Рядом с ним у стола для покупок суетилась полная тетка. Она активно распихивала упаковки, свертки, бутылки и баночки по пакетам, собираясь все это тащить домой. Она была сосредоточена и не глядела по сторонам. Ростислава Петровича она, казалось, вообще не заметила.
 
Да и он тоже не особенно присматривался, так как мысленно был уже в своем теплом и уютном подвальчике. Предстоял Рождественский пир и ночь воспоминаний о дяде Сане…

Неожиданно раздался оглушительный визг, за ним последовала сложная цепь взаимосвязанных матерных слов. Толстая тетка орала как резанная, тыкая в бомжа коротким красным, и будто опухшим от возмущения, указательным пальцем. Среди матерных слов иногда мелькали и другие слова: "охрана", "ограбили", "держите его".

Подскочил молодой парень охранник. На вид он больше напоминал тощего десятиклассника, чем блюстителя правопорядка.
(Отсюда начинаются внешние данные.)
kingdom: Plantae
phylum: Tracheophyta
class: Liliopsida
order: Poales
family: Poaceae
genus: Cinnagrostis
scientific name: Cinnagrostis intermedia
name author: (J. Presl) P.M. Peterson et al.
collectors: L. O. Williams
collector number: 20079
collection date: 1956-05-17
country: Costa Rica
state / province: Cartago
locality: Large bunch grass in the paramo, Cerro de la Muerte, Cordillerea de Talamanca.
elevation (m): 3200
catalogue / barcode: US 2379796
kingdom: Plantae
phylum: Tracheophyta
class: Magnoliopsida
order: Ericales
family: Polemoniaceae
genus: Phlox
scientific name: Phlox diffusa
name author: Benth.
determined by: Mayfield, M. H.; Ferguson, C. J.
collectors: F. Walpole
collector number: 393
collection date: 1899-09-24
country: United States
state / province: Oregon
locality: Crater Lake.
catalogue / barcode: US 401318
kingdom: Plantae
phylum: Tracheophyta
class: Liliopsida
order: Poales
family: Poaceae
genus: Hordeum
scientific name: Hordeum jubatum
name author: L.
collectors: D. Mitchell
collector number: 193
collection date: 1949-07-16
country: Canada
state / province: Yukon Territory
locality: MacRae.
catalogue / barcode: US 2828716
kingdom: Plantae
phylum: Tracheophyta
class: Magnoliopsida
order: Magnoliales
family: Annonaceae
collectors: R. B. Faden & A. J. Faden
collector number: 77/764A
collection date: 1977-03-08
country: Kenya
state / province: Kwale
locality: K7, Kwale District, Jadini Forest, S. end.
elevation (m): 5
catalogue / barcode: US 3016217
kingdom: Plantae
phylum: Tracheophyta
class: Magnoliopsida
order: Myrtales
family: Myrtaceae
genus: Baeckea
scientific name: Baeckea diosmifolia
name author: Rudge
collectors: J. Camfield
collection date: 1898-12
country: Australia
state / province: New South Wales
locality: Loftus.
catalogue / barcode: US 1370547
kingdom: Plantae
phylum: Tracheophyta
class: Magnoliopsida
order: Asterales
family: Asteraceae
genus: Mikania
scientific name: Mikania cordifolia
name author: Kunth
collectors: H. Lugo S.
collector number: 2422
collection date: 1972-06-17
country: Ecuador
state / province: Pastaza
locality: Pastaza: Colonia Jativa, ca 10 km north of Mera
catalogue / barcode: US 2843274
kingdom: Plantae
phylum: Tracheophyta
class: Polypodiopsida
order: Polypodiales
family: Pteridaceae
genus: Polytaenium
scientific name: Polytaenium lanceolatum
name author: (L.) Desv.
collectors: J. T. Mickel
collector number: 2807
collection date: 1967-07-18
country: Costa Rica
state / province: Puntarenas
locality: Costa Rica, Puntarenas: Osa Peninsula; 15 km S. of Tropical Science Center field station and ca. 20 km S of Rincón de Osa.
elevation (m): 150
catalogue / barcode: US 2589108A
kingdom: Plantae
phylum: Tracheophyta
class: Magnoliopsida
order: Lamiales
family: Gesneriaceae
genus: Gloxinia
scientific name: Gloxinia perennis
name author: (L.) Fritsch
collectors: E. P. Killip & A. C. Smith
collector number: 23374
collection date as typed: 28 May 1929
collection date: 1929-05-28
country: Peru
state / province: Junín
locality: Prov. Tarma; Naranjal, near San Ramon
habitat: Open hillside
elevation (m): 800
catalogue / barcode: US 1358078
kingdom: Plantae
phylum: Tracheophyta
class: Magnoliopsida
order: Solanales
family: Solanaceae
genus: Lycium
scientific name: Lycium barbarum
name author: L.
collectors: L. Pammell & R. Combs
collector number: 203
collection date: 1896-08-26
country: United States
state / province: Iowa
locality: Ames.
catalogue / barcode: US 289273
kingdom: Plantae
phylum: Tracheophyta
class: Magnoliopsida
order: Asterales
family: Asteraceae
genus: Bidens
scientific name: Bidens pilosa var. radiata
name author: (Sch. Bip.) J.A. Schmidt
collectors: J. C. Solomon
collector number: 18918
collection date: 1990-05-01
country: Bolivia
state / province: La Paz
Слегка струхнув перед разъяренной дамой, он начал невразумительно бормотать себе под нос, тыкая черной матовой дубинкой под ребро Ростиславу Петровичу, причем даже вполне доброжелательно: “Шел бы ты отец отседа, по добру по здорову. Отдай имущество и вали к чертям, не доводи до разборок. Кто тебя сюда вообще пустил?” Заметив растерянность “отца”, парень ловко выхватил из его рук сумку, достал сверток с уткой и любезно отдал тетке, шоргнув громко носом. Та коршуном набросилась на добычу и сожрала ее очередным хрустящим пакетом.

- Вы довольны? Вопрос исчерпан? - неожиданно интеллигентно спросил даму охранник.

- Да пошли вы все, - снизив обороты, но слегка еще повизгивая, ответила она, - Напустят бомжей, потом кошельки пропадают. Я на вас еще жалобу приду напишу! Увидите! Живу я тут рядом, мало не покажется!

- Хорошо, пишите, - ответил спокойно тощий охранник, подталкивая дубинкой Ростислава Петровича к выходу.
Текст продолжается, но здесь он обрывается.